Today, with Micheletti’s leadership—and currently serving as interim executive director—YMMC operates the Junior Youth and senior Honors Orchestras, the South County Strings program that reaches over 200 students in mostly rural areas, the Chamber Players program and Brass & Woodwind Ensembles. Music director Farkhad Khuyev, who conducts the orchestras, is joined in these endeavors by area professional musician/educators, not least Erica Horn, Dorothy Wu, Suzanne Mudge (well-known director of Tower Music for the Carmel Bach Festival), Hillary Orzel, John Orzel and, new to the area, Greg Smith, “A wonderful trumpet player from the Hyannis Symphony in Massachusetts.”

When Micheletti was elected board chair she had nowhere near the skills she has today but was willing “to give it a shot.” A task that became clear early on was an overhaul of the YMM database which had not been well-maintained for a long period.

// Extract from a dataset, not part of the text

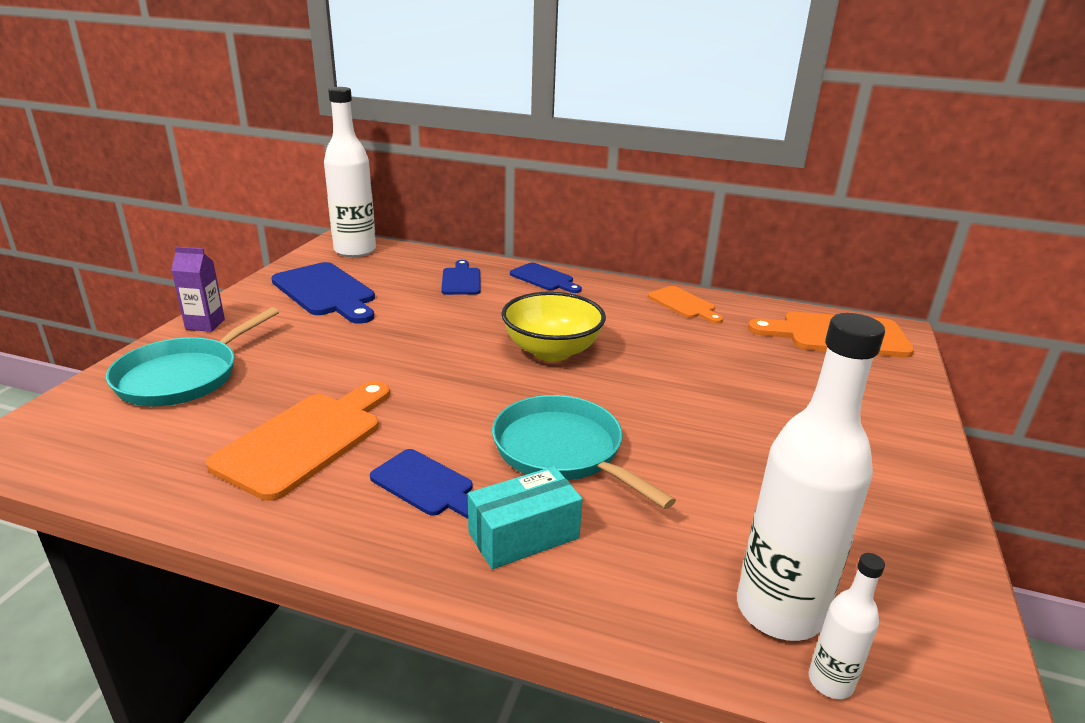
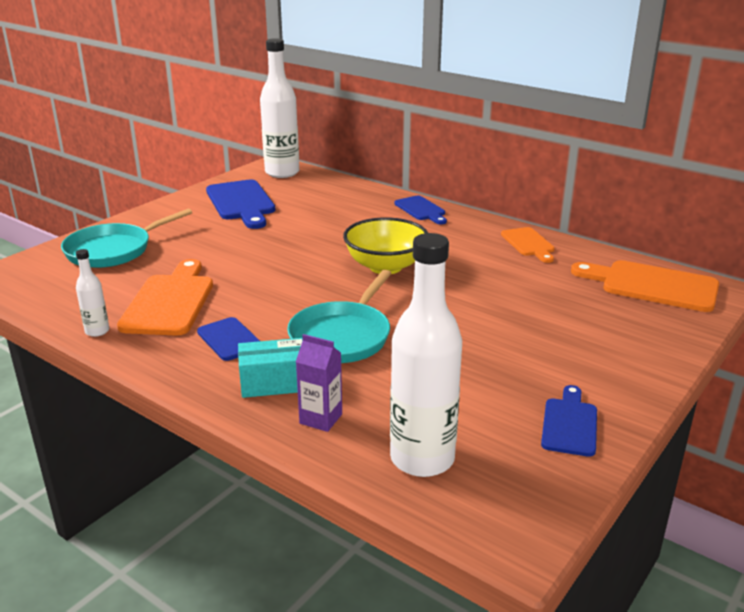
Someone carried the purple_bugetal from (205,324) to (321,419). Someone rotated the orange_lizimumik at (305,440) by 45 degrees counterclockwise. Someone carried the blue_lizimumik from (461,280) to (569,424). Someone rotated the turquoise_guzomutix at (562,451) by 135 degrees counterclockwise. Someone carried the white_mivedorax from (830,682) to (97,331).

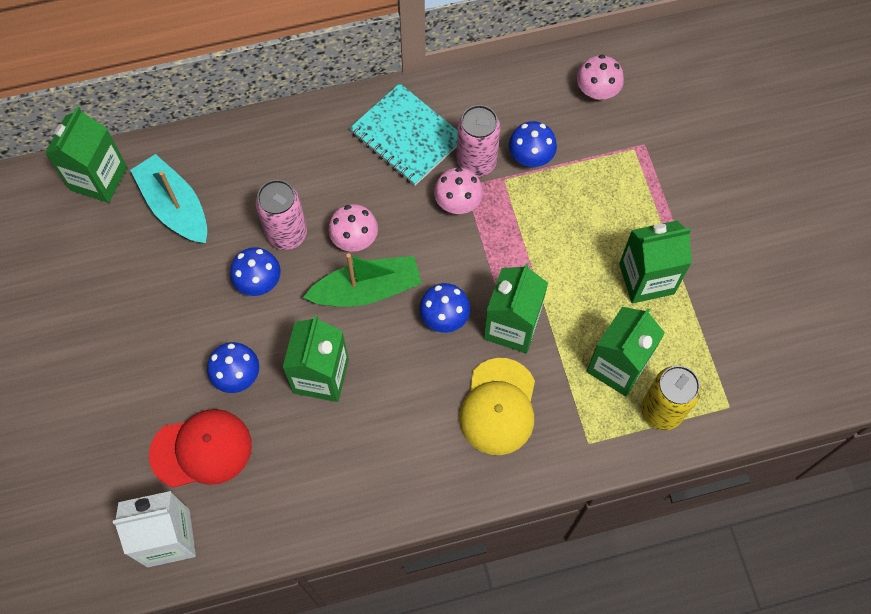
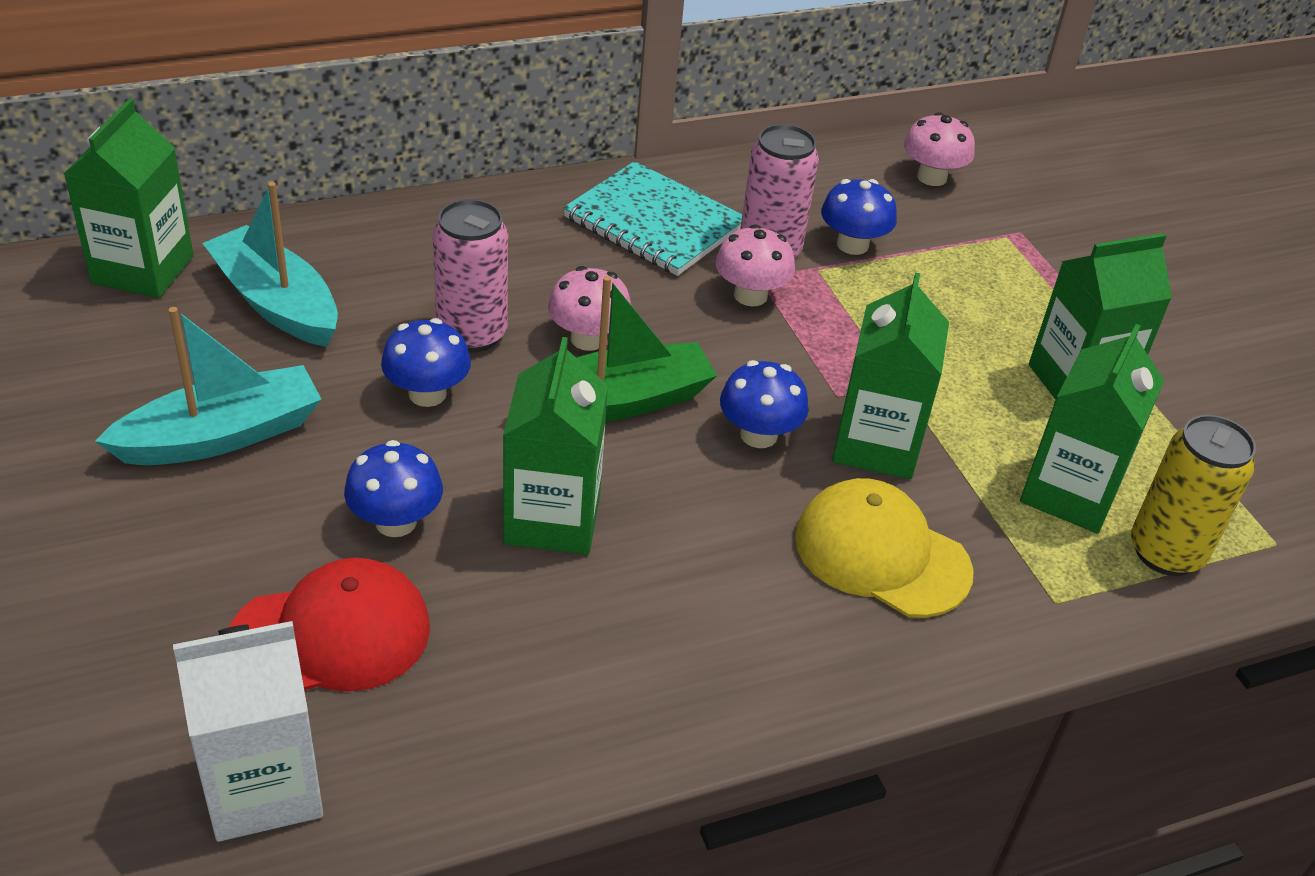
Someone rotated the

At the same time she was wise enough to know not to interfere with the music director who, in both Granger and Khudyev, only needed the institutional strength to support what they already knew their job to be. Since they had been properly vetted, she says, “I trust them. If you find you need to manage the music director, maybe you have the wrong person.” Moreover, she had the full ‘man behind the curtain’ support from her husband, Patrick, and additional leadership skills emerging from their two daughters. “We were a family business,” she says. And, as a parent of young musicians, “I had a vested interest in making sure the students got what they needed.”

Reflecting on the most recent YMMC orchestra concert, which featured Vietnamese composer/performer Vân Ánh Võ (See Music Reviews, Nov 10), Micheletti remarks on Khudyev’s skills. “It’s astounding to see how quickly he sizes up his resources and how fast the students catch on as well. He doesn’t just react, but puts in a lot of thought.”

On the stage at Sunset Center, where the orchestras perform, Micheletti always reminds the audience that their ongoing support is essential for the YMMC program to remain healthy. Tuitions are collected from the families of student participants and scholarships are available under specific criteria. Even families of very limited means are expected to contribute their share of support. “Somebody came up to me after a concert and gave me a gift, then added it was a shame that [such an appeal] had to be done,” she says. “Actually, it’s a privilege.”

What most people involved with YMMC, including many of its longtime supporters, don’t know is that Micheletti is also a full-time intensive-care nurse at Community Hospital of the Monterey Peninsula. Personally, I find her a truly extraordinary woman and a pleasure to know.

One last thought: under Larry Granger, YMMC gave the Monterey Bay premiere of Beethoven’s Chorale Fantasy, for piano, chorus and orchestra, and under Farkhad Khudyev, the Monterey Bay premiere of Symphony No.7 by Sibelius.